Logika mereka adalah sebagai berikut: pada fraksi harga lama, beli saham di 200 dan jual di fraksi berikutnya di 205 sudah untung . Dengan fraksi baru, beli di 200 dan jual di fraksi berikutnya di 201 belum untung.

Saya tidak tahu "pakar-pakar" tersebut belajar logika di mana, tapi pendapat tersebut 100% tidak memakai akal sehat. Mengapa? Memangnya ada aturan bahwa anda harus menjual saham hanya 1 fraksi harga ke atas?

Dengan fraksi harga baru, anda bisa membeli di 200 dan tetap bisa menjual di 205 kalau itu yang anda mau. Kan tidak ada yang memaksa anda harus menjual di 201.

"Tapi, dengan fraksi harga baru, memasang jual di 205 kan belum tentu laku," kata pakar-pakar tersebut membela diri.

Memangnya pada fraksi harga lama, anda jual di 205 pasti laku?

Lagian, pada fraksi harga lama kalau saham anda tidak laku di 205 dan anda harus jual, berarti anda harus jual di 200. Pada fraksi harga baru, ada kemungkinan anda bisa jual di 201, 202, 203, atau 204.
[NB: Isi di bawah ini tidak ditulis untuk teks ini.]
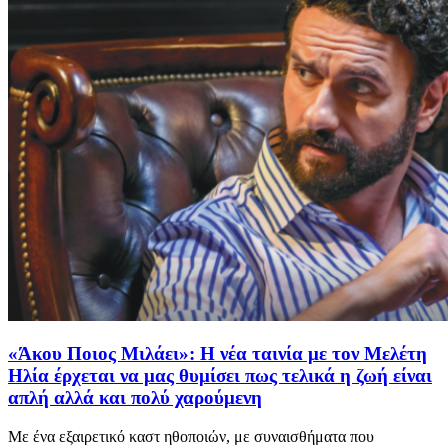
«Άκου Ποιος Μιλάει»: Η νέα ταινία με τον Μελέτη
Ηλία έρχεται να μας θυμίσει πως τελικά η ζωή είναι
απλή αλλά και πολύ χαρούμενη
Με ένα εξαιρετικό καστ ηθοποιών, με συναισθήματα που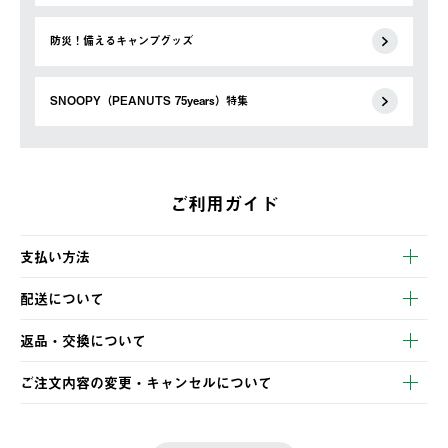
防災！備えるキャンプグッズ
SNOOPY（PEANUTS 75years）特集
ご利用ガイド
支払い方法
以下のいずれかの方法でお支払いいただけます。
配送について
・クレジットカード決済
【発送スケジュール】
・コンビニ決済
返品・交換について
ご注文・ご入金完了より2営業日以内に商品を発送いたします。
・Pay-easy決済
※お客様都合の場合
土日祝の発送はございませんので、木曜日以降のご注文は週明け
ご注文内容の変更・キャンセルについて
の発送となる場合がございます。
ご注文完了後、変更・キャンセルの個別のご対応はお受けできま
【返品】
※予約販売・長期連休期間中のご注文は除く（別途スケジュール
せん。
商品到着後7日以内にご連絡ください。
をご案内いたします。）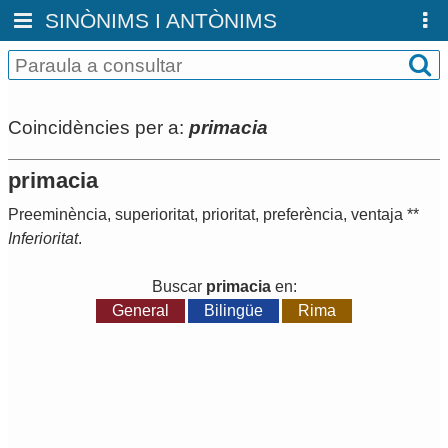
SINÒNIMS I ANTÒNIMS
Coincidències per a:
primacia
primacia
Preeminència
,
superioritat
,
prioritat
,
preferència
,
ventaja
**
Inferioritat
.
Buscar
primacia
en:
General
Bilingüe
Rima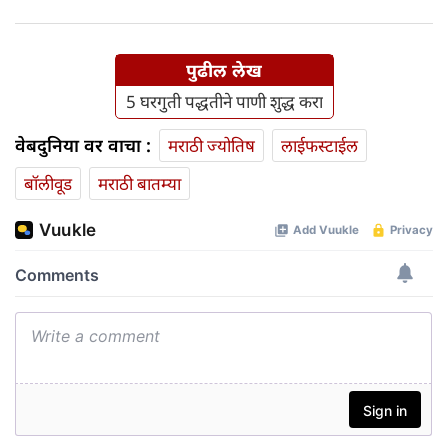
पुढील लेख
5 घरगुती पद्धतीने पाणी शुद्ध करा
वेबदुनिया वर वाचा :
मराठी ज्योतिष
लाईफस्टाईल
बॉलीवूड
मराठी बातम्या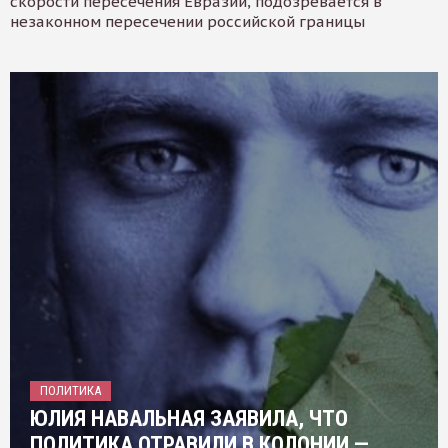
скорости пересечения Евразии, подозревается в
незаконном пересечении российской границы
ПОЛИТИКА
ЮЛИЯ НАВАЛЬНАЯ ЗАЯВИЛА, ЧТО
ПОЛИТИКА ОТРАВИЛИ В КОЛОНИИ —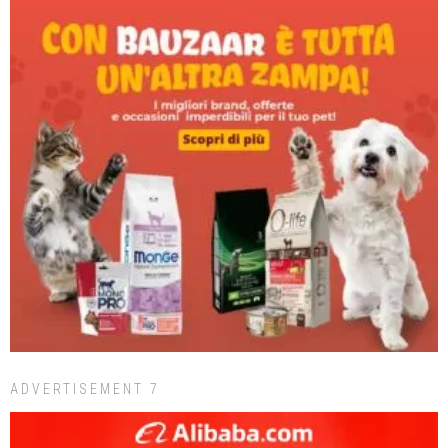
ADVERTISEMENT 7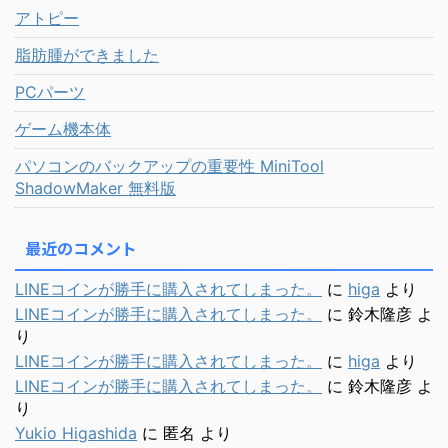
アトピー
脂肪腫ができました
PCパーツ
ゲーム機本体
パソコンのバックアップの重要性 MiniTool
ShadowMaker 無料版
最近のコメント
LINEコインが勝手に購入されてしまった。
に
higa
より
LINEコインが勝手に購入されてしまった。
に
鈴木隆彦
よ
り
LINEコインが勝手に購入されてしまった。
に
higa
より
LINEコインが勝手に購入されてしまった。
に
鈴木隆彦
よ
り
Yukio Higashida
に
匿名
より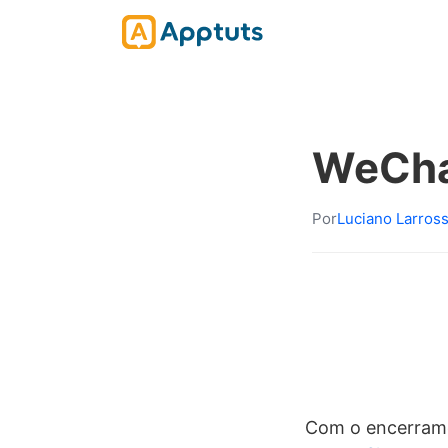
WeCh
Por
Luciano Larros
Com o encerrame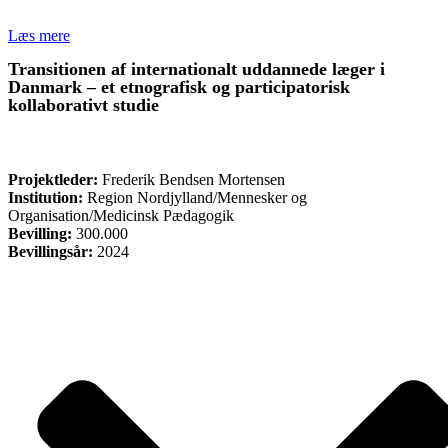
Læs mere
Transitionen af internationalt uddannede læger i
Danmark – et etnografisk og participatorisk
kollaborativt studie
FORSKNING
Projektleder:
Frederik Bendsen Mortensen
Institution:
Region Nordjylland/Mennesker og
Organisation/Medicinsk Pædagogik
Bevilling:
300.000
Bevillingsår:
2024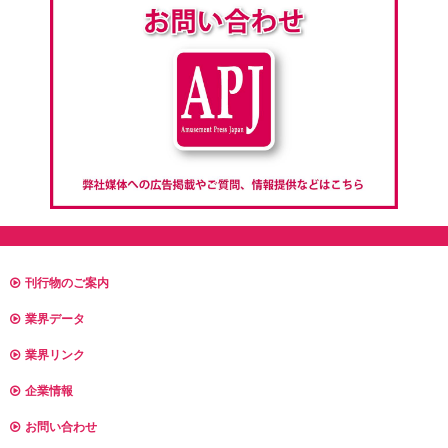
刊行物のご案内
業界データ
業界リンク
企業情報
お問い合わせ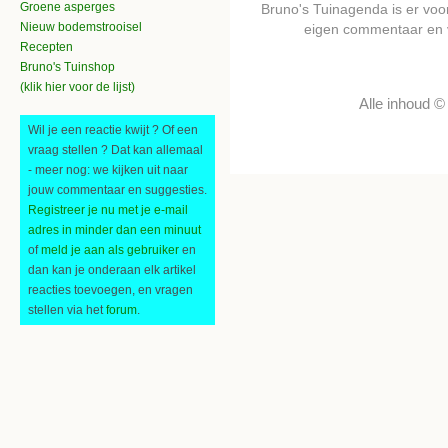
Groene asperges
Bruno's Tuinagenda is er voor 
Nieuw bodemstrooisel
eigen commentaar en 
Recepten
Bruno's Tuinshop
(klik hier voor de lijst)
Alle inhoud 
Wil je een reactie kwijt ? Of een
vraag stellen ? Dat kan allemaal
- meer nog: we kijken uit naar
jouw commentaar en suggesties.
Registreer je nu met je e-mail
adres in minder dan een minuut
of
meld je aan als gebruiker
en
dan kan je onderaan elk artikel
reacties toevoegen, en vragen
stellen via het
forum
.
Tambahan lagi, dengan gejolak harga yang lebih tinggi, anda bisa beli di 200, jual di 204. Kalau saham masih naik, anda bisa beli lagi di 206 lalu jual di 210. Lalu ketika saham turun lagi ke 203, anda bisa beli lagi, dan jual lagi kalau naik.

Itu teorinya. Prakteknya tentu saja tidak mudah. Tapi yang penting adalah peluang jual-beli makin banyak dengan fraksi harga baru.

Kesimpulannya: Fraksi harga baru yang lebih sempit menguntungkan pembeli dan penjual, mempersulit bandar untuk mengerjai pemain saham-pemain saham kecil, dan menambah peluang mendapatkan untung dari gejolak harga saham. Tidakkah sebaiknya kita sambut dan manfaatkan perubahan tersebut?